- [Exercise aim]: In the forum thread on grips for a RIA 206, why would the Pachmayr grips owner normally avoid rubber grips on a revolver? Answer in one to three sentences.

- [Selected passage]:
_____

# Grips for a RIA 206



## Clerk (Oct 31, 2016)

Hello to all,

I finally had a chance to test fire my RIA model 206 revolver. I gave it a good cleaning and oiling before heading to the range and found out some things. Using the factory provided wood grips and bought a Tyler T grip for it which fits great on the front strap I still found out with great surprise that during shooting my right hand web got cut and was bleeding with out me noticing.

OK got my hands washed and a band aid I shot a few more rounds and called it a day.

Now I'm looking for an alternative set of grips. I've read on other forums that Pachmayer and Hogue makes rubber style grips for the Colt D frames. Has anyone tried either one of these and did they fit OK?

Thank you for any replies.

Clerk


----------



## Steve M1911A1 (Feb 6, 2008)

I have Pachmayr rubber grips on my M.1917 S&W, but I had to modify them to suit my style of shooting.
I ground off the rubber all along the back surface of the grips, in order to expose the pistol's steel backstrap.
Of course, I re-shaped the cross-section of the grips to make it an oval again, rather than flat.

The Pachmayr grips I'm using do not have finger grooves in the frontstrap.
If there had been finger grooves, I would have ground them off too.

In this one case, the rubber grips do their job well.
Normally, I would not use rubber grips, particularly on a revolver.
Rubber grips tend to amplify the felt-recoil effect, and can even cause the revolver to twist in the shooter's hand.

The solution to your "cut and bleeding" problem might be simpler than buying a new set of grips.
First, make sure that the T-Grip is attached very tightly and very solidly.
I suggest that you then might try gripping the pistol much more tightly, leaving only your trigger finger free to move. (This technique is called "isolating" your trigger finger.)

_____

[Records in a dataset]
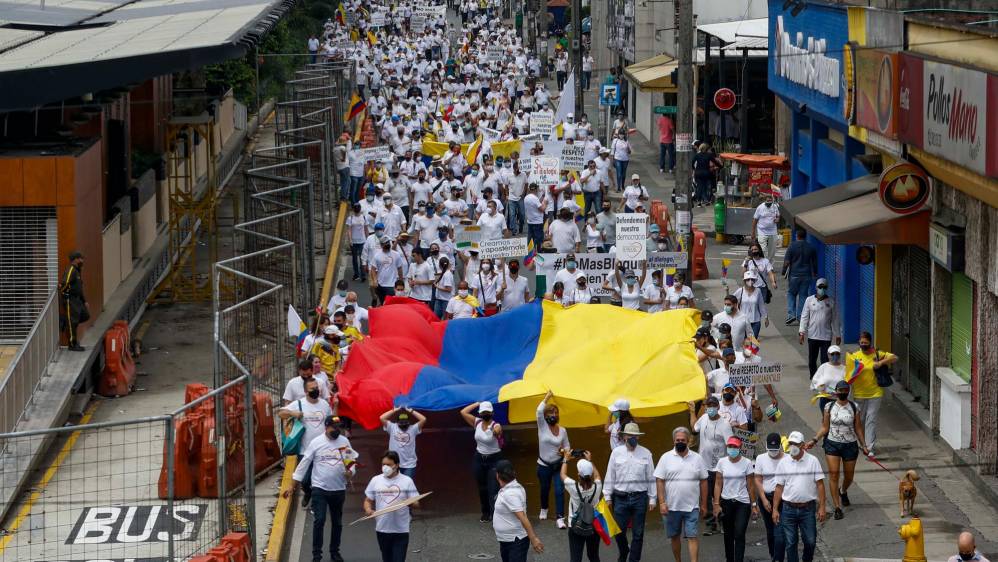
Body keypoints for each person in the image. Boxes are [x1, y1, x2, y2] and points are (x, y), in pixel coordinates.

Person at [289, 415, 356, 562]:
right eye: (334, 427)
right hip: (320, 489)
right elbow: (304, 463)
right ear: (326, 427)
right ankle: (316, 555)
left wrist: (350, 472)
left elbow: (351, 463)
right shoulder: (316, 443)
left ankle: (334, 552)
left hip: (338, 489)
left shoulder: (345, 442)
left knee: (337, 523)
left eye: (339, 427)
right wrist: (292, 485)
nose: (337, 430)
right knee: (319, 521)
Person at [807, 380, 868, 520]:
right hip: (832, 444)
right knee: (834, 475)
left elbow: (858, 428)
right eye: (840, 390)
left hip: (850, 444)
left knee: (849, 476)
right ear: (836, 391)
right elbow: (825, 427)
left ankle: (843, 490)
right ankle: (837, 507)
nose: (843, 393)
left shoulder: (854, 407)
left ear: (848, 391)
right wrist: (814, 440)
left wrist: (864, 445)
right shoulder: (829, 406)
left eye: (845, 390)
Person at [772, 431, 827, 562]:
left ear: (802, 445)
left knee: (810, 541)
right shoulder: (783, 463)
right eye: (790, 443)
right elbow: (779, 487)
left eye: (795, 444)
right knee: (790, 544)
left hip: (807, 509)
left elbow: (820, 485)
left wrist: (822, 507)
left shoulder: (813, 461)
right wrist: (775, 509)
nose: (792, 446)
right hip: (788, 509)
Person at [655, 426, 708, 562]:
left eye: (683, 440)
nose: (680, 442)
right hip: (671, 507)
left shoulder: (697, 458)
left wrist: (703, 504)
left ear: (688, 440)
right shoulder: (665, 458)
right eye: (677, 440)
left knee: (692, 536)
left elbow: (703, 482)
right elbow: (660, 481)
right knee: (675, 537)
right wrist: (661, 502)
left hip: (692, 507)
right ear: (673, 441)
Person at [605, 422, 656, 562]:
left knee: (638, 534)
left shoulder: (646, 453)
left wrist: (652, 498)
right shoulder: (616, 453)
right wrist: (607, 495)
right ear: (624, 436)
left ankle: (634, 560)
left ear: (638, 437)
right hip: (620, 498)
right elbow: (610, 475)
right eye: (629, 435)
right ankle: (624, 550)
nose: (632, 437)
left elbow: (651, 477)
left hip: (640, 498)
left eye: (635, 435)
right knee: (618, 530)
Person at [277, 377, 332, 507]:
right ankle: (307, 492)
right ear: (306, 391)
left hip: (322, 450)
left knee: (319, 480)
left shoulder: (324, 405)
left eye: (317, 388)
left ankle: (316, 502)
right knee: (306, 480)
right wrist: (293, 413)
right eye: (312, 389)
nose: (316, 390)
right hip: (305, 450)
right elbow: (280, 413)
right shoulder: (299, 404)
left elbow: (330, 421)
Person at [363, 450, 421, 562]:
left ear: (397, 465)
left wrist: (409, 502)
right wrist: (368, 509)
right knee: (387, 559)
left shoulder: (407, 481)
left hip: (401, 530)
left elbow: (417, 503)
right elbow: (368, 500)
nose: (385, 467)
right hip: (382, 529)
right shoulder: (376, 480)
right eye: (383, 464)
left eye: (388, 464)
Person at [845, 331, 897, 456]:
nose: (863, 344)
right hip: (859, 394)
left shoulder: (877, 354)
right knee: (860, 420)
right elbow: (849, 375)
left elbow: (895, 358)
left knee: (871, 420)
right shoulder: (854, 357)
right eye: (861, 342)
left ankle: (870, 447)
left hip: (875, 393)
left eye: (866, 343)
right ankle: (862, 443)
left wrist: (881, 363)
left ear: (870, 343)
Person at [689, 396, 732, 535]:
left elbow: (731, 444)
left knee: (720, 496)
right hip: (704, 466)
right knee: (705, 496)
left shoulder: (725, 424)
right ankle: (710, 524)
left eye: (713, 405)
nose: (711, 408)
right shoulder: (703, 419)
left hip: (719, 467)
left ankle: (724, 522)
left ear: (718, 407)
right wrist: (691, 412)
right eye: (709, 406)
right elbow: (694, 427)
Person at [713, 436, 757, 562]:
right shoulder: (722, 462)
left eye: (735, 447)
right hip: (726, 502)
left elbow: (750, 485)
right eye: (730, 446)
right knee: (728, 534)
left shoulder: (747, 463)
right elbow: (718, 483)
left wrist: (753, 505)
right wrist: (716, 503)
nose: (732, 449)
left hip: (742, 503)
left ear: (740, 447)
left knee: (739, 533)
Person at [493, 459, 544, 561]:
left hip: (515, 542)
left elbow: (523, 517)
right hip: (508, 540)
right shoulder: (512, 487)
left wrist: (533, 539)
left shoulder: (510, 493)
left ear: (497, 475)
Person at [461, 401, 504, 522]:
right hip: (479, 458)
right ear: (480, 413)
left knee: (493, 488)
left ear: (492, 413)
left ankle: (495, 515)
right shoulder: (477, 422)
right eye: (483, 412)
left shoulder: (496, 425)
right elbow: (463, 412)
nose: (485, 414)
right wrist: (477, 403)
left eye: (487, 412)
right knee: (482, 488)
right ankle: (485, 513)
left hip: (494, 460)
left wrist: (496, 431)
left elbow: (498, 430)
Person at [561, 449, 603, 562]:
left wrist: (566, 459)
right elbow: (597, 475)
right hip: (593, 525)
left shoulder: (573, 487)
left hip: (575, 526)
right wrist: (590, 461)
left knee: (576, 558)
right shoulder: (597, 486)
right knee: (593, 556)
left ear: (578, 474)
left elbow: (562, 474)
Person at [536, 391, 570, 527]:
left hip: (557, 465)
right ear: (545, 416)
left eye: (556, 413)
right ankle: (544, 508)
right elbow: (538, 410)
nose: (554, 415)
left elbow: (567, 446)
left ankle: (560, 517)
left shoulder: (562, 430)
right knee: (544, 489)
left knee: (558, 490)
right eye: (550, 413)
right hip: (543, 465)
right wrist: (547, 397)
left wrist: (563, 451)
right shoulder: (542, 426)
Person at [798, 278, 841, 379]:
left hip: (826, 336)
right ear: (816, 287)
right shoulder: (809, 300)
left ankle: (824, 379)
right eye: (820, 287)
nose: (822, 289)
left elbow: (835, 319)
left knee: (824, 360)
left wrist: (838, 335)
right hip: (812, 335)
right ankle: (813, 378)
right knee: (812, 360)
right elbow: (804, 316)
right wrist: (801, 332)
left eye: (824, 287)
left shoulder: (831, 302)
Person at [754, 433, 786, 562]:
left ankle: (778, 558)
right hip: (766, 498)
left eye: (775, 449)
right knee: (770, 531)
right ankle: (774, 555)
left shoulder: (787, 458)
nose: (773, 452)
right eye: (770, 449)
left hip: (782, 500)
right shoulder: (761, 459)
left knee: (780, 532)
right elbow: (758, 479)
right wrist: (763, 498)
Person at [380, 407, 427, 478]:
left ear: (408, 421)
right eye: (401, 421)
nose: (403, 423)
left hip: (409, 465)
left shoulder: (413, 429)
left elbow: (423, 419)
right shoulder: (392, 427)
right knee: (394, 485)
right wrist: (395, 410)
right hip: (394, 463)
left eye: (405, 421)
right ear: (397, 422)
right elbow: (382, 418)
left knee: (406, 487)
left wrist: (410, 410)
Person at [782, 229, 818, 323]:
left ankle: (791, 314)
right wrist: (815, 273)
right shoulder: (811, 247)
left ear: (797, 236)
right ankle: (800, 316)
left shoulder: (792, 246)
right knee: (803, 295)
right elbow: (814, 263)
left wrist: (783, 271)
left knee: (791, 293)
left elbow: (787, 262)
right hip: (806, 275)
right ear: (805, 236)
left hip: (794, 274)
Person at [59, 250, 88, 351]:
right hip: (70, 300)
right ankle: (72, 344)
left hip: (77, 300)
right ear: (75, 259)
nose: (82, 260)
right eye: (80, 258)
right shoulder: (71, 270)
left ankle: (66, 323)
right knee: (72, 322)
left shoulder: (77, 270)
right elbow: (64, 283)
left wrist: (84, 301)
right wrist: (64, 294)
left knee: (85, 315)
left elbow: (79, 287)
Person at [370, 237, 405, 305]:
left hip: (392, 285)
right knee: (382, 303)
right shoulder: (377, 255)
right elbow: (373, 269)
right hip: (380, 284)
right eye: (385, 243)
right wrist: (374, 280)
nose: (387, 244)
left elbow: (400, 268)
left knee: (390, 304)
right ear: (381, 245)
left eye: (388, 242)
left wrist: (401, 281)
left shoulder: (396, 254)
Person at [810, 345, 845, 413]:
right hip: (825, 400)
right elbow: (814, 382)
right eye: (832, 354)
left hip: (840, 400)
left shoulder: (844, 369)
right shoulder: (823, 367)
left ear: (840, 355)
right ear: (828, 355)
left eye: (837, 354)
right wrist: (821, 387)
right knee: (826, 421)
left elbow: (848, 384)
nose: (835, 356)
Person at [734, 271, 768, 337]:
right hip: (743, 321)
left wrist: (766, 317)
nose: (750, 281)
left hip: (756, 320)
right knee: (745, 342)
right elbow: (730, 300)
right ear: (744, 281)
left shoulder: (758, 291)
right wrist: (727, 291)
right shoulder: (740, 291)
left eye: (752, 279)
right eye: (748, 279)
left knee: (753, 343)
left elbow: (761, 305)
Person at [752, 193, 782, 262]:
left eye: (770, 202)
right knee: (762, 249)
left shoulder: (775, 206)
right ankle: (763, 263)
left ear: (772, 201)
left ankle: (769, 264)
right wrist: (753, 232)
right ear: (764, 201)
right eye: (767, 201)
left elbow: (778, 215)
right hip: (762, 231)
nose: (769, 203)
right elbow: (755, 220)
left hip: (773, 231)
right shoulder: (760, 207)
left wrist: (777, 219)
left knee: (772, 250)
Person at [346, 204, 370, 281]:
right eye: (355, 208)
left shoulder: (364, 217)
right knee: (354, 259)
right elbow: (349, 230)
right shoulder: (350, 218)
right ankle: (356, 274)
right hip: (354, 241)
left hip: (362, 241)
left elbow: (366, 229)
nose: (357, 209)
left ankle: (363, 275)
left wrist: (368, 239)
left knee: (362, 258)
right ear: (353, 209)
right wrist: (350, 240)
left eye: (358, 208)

_____

- [Answer box]: Rubber grips tend to amplify the felt-recoil effect. They can even cause the revolver to twist in the shooter's hand.